Obras da Ponte Bioceânica podem atrasar para 2027 por falta de recursos no Brasil
Atrasos no Brasil ameaçam conclusão total da ponte para o Corredor Bioceânico
A finalização da Ponte Bioceânica, uma obra estratégica para reduzir em mais de 9,7 mil quilômetros a rota marítima das exportações brasileiras para a Ásia, enfrenta a possibilidade de ser adiada para 2027. O principal entrave para o avanço do projeto reside no Brasil, onde a falta de investimentos está impactando as obras de aterro e terraplanagem necessárias para o acesso pela BR-267, um trecho que demanda cerca de 100 milhões de dólares. Mesmo com a estrutura principal da ponte prevista para ser concluída no primeiro semestre de 2024, a ausência de recursos impede que os acessos rodoviários brasileiros estejam prontos no mesmo período, inviabilizando a utilização imediata da travessia.
Enquanto o acesso à ponte no lado paraguaio tem entrega prevista para agosto de 2026, o trecho brasileiro enfrenta sérias dificuldades financeiras, especialmente nas etapas de aterro e terraplanagem que demandam 100 milhões de dólares. Nelson Cintra, prefeito de Porto Murtinho, destacou a preocupação com a paralisação do aterro por falta de verba. “As pontes estão tocando. Agora, o aterro está parado, por falta de recursos. O acesso da BR-267 até a ponte é o problema, esse acesso é muito complexo. São 100 milhões de dólares, então está faltando recurso. A ponte fica pronta até julho, o acesso não vai estar pronto, não vai dar para usar. Já era para estar ficando pronta, mas vem faltando dinheiro, faltando recursos, vai capengando, vai devagar.” O prefeito ainda sinalizou que a liberação de recursos pelo Departamento Nacional de Infraestrutura de Transportes (DNIT) é fundamental, abrangendo desde a estrutura da alfândega até a terraplanagem. “Está faltando recursos para a alfândega, está faltando recursos para a terraplanagem. As obras de arte estão tocando, as pontes. A gente quer que fique pronto isso aí, já chega, estamos há quantos anos lutando.”
O Corredor Bioceânico é projetado para oferecer um encurtamento significativo nas rotas comerciais, prometendo uma redução de 12 a 17 dias no tempo de viagem para destinos como a China. A Receita Federal estima um fluxo inicial diário de 250 caminhões pela ponte, evidenciando o potencial impacto econômico da infraestrutura quando estiver em pleno funcionamento.

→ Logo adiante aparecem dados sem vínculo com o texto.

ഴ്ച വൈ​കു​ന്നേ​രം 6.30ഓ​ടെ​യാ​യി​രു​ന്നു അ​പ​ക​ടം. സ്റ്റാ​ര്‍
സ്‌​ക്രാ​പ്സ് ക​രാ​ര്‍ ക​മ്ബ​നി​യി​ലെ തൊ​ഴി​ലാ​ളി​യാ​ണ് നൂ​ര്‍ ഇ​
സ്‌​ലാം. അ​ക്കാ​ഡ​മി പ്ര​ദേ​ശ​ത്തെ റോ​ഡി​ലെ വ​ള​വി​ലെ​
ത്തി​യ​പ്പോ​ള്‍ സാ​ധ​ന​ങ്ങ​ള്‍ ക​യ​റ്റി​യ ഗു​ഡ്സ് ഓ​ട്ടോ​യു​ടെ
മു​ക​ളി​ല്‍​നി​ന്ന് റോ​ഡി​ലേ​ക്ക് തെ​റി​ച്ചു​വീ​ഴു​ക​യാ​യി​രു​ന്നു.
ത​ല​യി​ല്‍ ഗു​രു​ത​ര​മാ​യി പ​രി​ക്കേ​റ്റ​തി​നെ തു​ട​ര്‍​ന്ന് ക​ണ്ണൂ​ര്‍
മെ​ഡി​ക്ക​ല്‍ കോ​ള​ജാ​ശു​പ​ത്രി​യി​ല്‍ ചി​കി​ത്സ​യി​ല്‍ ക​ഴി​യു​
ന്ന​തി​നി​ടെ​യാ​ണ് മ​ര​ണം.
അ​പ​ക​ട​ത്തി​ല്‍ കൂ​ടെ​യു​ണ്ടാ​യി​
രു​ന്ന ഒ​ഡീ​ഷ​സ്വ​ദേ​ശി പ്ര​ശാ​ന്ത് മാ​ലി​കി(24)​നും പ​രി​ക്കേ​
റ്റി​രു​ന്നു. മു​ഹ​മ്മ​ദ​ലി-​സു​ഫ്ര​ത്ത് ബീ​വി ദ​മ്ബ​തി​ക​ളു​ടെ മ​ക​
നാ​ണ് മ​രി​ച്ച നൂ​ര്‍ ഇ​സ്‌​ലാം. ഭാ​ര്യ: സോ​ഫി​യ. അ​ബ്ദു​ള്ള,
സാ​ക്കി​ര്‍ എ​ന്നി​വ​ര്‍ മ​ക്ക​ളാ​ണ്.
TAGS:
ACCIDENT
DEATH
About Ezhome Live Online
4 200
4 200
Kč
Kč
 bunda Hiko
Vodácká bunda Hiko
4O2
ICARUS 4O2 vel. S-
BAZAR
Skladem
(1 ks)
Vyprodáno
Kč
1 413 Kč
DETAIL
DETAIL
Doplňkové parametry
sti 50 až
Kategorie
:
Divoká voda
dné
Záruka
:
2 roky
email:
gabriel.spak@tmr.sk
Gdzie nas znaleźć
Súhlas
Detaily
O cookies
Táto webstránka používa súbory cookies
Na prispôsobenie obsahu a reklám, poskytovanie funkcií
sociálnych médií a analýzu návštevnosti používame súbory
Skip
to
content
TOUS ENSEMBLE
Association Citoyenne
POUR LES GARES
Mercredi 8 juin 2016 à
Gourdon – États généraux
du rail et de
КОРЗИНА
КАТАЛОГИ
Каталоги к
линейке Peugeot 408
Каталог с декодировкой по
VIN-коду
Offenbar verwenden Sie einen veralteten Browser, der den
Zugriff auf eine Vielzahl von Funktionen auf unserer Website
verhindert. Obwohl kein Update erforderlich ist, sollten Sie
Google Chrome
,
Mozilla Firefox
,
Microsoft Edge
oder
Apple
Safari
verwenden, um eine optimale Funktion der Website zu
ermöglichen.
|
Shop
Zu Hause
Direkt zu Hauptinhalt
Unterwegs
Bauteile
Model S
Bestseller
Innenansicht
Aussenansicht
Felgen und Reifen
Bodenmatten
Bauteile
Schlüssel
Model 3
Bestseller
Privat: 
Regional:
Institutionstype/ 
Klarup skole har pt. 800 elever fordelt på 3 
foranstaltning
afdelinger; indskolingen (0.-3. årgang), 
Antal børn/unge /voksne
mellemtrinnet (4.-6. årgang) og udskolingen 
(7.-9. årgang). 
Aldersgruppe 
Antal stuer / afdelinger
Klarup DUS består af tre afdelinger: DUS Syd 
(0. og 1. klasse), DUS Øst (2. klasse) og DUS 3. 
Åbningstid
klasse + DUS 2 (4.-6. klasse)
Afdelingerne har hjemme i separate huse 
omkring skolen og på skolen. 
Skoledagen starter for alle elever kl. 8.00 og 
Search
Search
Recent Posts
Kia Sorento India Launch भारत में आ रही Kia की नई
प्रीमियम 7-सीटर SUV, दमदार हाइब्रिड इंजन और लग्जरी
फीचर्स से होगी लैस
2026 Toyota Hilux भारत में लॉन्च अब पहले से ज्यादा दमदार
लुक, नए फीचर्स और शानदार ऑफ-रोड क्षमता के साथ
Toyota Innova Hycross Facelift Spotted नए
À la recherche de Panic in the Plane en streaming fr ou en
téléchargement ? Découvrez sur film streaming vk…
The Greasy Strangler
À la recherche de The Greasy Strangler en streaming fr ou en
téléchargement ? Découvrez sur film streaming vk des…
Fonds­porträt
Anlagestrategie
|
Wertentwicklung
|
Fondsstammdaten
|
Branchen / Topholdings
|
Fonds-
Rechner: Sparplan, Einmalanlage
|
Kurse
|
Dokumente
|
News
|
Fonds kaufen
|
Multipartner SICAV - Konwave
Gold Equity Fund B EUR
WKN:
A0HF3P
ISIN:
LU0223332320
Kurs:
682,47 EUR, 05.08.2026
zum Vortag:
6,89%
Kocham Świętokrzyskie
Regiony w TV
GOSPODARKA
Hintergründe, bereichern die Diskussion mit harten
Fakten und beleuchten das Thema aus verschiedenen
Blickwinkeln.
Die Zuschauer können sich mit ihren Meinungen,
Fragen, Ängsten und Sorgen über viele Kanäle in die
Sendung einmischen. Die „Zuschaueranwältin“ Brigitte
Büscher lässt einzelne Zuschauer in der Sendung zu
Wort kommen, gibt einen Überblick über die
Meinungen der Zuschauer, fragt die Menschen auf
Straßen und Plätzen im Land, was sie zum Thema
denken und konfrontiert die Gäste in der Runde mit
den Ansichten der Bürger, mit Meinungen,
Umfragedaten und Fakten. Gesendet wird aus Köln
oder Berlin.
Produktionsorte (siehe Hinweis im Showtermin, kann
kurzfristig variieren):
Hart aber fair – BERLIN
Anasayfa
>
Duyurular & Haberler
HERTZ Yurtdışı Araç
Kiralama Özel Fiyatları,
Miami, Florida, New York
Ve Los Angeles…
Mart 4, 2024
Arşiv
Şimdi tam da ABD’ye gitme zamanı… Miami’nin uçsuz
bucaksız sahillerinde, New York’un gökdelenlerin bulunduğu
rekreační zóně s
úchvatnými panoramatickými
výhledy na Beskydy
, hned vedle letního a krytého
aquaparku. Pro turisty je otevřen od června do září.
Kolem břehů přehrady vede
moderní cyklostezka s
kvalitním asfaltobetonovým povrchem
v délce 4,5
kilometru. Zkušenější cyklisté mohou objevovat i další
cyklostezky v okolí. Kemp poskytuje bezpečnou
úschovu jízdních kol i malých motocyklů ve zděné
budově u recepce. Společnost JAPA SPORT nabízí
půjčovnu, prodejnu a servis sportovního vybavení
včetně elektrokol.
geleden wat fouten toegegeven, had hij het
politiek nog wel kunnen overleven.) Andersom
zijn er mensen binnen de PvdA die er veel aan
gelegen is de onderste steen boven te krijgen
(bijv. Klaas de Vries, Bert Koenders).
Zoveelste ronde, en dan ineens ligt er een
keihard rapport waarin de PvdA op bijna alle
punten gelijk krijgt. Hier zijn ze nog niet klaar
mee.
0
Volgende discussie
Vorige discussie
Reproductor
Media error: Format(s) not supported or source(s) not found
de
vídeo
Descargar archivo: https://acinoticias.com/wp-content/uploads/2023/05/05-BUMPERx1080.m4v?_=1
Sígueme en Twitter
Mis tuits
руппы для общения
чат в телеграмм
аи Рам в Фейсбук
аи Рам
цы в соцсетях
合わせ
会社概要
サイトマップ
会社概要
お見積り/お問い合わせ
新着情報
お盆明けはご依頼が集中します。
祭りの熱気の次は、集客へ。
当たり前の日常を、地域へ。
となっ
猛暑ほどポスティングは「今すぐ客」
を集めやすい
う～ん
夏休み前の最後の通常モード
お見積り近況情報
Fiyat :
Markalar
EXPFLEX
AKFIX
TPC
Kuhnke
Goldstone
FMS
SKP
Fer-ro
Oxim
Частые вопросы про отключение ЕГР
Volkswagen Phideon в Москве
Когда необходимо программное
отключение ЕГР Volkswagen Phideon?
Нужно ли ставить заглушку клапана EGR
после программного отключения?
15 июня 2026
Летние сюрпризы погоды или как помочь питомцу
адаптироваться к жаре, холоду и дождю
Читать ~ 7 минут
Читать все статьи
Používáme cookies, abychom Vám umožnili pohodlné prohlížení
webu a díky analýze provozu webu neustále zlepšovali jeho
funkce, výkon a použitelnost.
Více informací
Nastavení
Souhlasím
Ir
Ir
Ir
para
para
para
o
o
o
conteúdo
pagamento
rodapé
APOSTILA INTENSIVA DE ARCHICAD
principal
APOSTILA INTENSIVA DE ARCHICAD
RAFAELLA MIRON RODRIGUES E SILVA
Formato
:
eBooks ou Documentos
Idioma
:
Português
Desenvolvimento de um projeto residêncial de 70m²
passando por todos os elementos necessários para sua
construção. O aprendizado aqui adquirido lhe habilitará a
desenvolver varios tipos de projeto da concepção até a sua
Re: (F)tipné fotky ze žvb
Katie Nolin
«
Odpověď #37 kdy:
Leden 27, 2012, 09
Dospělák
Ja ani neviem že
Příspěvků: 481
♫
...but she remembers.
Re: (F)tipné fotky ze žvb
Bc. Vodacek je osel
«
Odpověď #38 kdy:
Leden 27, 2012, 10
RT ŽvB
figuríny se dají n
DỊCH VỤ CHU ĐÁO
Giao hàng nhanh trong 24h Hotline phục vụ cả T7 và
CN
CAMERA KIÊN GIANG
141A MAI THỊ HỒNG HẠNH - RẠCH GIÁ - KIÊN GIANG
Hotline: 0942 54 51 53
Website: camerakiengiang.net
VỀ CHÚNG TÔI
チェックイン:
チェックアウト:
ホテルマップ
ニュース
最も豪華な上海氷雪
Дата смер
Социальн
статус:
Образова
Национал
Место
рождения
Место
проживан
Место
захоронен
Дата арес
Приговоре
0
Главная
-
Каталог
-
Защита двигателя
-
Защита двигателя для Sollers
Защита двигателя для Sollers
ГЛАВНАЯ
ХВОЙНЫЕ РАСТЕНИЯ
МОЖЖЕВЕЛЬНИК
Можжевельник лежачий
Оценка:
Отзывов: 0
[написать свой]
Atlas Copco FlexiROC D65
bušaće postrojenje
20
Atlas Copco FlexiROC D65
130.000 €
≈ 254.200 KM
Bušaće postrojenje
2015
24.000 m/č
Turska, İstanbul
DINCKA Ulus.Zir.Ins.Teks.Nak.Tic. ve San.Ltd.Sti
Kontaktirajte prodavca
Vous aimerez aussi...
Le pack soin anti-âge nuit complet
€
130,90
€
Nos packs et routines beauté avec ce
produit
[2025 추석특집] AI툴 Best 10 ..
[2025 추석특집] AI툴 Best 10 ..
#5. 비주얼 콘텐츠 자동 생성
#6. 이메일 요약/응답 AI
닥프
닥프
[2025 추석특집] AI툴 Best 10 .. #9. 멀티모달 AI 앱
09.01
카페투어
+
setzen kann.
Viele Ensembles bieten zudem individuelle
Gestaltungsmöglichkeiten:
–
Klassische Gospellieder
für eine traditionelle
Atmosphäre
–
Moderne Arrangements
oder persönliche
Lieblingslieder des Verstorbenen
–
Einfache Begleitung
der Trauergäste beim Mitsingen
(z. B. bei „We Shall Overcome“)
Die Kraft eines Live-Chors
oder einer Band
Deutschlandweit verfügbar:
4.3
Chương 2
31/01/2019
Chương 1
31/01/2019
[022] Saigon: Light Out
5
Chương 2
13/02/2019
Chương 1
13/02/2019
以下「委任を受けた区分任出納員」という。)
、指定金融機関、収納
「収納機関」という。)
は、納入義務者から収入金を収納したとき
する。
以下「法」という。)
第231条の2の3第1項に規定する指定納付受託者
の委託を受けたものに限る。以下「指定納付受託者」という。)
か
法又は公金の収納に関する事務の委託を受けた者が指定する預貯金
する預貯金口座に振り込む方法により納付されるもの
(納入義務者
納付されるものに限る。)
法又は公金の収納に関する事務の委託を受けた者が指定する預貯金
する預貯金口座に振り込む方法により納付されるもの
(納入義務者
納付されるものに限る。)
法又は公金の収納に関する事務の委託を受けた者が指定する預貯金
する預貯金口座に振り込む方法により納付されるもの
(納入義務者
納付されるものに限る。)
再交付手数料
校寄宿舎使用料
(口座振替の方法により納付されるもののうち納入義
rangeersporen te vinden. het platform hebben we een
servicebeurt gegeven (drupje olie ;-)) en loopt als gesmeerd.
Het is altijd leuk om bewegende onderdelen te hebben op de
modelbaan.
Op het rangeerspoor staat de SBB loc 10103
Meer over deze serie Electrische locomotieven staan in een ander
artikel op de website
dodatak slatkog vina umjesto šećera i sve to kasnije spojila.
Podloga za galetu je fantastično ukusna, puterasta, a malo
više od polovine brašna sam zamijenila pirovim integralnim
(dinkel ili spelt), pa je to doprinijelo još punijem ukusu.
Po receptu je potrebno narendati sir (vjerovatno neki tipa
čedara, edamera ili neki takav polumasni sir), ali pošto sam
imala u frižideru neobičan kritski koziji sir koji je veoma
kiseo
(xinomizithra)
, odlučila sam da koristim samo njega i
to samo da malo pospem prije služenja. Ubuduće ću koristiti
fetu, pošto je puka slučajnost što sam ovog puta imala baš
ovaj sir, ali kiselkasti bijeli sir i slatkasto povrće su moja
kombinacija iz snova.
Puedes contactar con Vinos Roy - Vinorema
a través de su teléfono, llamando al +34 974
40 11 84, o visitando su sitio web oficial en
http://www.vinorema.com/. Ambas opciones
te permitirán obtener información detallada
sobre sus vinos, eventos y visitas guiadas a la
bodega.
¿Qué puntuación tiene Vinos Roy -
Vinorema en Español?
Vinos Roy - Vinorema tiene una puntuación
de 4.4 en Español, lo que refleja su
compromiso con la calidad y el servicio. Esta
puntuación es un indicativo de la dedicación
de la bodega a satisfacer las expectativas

A Secretaria de Estado de Meio Ambiente, Desenvolvimento, Ciência, Tecnologia e Inovação (Semadesc) informou que o cronograma de construção da ponte sobre o Rio Paraguai, sob responsabilidade do Consórcio PYBRA, continua no prazo para finalização no primeiro semestre deste ano. Contudo, Jaime Verruck, secretário estadual da Semadesc, esclareceu que a previsão de 2027 para a conclusão completa do corredor depende diretamente da disponibilidade de recursos financeiros. “Sim, depende do fluxo de recursos, então, nós temos o acesso, temos o funding, então depende do fluxo de recursos. A previsão é essa aí de 27. Termina a ponte e depois. Então, a gente está colocando o horizonte de hoje aí a um ano e meio, dois anos, para terminar todas as obras, inclusive as obras lá do Paraguai.”
A estrutura principal da ponte tem 1.294 metros de comprimento e 21 metros de largura, e atualmente restam cerca de 101 metros para a união das duas partes. Após o encontro das aduelas, ainda serão implementados cabos de aço embutidos na laje de concreto, o retensionamento dos 168 estais que sustentam o vão central e a instalação de 168 amortecedores. Os pilares principais e os estais contarão com sensores eletrônicos para monitorar cargas em tempo real. Além disso, a iluminação fluvial para garantir a segurança da navegação no Rio Paraguai, o acabamento do piso, a colocação de grades de proteção para pedestres e ciclistas, o asfaltamento, a pintura, a sinalização e a iluminação ornamental são etapas futuras.